» **Goal of the exercise**
Provide only the number of lines in the listing that contain the word "срок".

━━━━

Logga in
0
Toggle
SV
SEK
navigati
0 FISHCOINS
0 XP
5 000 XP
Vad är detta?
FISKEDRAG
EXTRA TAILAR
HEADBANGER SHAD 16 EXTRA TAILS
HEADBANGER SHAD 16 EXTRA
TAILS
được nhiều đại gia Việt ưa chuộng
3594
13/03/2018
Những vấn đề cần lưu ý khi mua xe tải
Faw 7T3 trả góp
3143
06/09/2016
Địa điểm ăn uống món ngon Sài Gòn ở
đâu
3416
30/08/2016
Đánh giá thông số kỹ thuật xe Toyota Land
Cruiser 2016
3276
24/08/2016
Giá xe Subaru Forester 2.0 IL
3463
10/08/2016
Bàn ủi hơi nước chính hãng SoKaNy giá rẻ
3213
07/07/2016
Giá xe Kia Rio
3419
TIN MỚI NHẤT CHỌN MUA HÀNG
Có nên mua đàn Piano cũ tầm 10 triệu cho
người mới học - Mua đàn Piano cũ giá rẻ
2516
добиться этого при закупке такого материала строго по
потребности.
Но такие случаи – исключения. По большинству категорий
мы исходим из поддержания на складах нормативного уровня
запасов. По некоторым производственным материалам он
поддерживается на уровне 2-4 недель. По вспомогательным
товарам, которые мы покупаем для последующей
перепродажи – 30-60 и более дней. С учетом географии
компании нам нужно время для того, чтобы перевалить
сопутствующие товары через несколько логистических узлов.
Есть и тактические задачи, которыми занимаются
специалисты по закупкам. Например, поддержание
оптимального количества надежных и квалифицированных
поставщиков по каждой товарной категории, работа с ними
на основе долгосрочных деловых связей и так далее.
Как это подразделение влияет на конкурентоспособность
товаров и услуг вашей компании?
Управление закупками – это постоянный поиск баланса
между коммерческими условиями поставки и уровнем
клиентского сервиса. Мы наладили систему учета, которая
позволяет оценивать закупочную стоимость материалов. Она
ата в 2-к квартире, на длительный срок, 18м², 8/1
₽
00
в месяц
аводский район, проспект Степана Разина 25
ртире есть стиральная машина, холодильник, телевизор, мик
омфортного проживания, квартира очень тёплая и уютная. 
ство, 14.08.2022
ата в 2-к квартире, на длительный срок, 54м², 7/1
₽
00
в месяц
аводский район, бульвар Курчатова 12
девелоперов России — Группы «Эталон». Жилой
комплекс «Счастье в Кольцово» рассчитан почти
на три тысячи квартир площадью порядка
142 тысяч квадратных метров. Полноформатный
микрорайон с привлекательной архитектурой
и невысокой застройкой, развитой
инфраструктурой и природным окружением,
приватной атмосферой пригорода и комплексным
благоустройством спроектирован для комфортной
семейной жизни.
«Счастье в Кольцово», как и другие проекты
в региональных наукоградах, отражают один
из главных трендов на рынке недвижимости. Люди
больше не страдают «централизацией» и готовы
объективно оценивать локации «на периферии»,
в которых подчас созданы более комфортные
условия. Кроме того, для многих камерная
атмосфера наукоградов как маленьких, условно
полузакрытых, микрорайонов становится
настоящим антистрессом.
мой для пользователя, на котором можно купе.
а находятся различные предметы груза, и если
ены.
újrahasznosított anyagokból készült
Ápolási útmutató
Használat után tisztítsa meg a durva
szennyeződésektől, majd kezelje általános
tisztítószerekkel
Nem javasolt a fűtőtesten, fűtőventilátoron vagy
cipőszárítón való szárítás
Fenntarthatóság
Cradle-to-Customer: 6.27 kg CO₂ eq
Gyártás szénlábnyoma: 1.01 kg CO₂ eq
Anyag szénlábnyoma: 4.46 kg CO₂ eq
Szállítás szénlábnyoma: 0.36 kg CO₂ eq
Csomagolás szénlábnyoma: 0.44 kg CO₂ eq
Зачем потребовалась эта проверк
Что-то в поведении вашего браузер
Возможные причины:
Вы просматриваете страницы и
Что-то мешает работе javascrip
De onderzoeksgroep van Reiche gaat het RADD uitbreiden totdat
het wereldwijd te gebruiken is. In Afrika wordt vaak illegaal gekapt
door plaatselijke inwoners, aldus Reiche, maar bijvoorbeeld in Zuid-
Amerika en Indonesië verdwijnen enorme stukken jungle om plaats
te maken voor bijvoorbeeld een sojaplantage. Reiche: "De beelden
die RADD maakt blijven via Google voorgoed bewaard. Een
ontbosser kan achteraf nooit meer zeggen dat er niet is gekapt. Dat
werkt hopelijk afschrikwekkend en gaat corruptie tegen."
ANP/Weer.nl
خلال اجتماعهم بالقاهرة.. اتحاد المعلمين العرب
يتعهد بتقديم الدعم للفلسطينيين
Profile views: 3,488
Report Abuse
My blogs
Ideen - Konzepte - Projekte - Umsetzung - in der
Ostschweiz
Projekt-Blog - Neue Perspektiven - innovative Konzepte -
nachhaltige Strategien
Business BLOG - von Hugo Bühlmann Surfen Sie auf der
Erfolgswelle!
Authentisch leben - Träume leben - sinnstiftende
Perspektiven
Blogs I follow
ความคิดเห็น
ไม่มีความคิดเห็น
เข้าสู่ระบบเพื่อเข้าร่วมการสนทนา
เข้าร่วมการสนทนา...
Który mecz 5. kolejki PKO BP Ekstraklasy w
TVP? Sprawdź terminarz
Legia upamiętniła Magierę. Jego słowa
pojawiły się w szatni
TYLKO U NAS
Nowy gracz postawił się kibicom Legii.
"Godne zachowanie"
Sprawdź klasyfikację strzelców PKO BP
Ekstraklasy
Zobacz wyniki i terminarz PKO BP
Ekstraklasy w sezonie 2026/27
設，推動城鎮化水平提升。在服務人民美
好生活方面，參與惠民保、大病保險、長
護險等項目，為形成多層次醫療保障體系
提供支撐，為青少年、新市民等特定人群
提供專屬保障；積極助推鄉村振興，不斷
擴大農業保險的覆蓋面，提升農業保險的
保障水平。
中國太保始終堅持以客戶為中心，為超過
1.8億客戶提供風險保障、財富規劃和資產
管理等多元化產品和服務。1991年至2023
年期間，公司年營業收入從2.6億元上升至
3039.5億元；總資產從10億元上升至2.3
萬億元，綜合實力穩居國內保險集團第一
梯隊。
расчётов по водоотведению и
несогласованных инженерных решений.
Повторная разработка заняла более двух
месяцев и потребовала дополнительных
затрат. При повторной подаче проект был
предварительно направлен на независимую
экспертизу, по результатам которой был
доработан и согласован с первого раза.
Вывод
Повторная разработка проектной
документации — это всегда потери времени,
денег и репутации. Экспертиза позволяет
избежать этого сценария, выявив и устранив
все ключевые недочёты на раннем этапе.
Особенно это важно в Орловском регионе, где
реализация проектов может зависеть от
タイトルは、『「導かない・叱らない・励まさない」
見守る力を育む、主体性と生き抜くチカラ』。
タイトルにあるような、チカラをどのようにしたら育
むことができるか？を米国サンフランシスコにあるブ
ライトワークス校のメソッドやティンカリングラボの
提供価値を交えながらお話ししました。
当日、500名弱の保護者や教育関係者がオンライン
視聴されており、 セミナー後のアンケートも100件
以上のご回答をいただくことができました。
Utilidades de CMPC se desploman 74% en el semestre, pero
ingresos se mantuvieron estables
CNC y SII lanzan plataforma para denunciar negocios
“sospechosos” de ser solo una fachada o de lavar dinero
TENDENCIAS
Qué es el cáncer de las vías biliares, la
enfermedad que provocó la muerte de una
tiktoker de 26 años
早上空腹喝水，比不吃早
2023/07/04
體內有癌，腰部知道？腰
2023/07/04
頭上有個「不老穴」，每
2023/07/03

━━━━

» **Task output**
2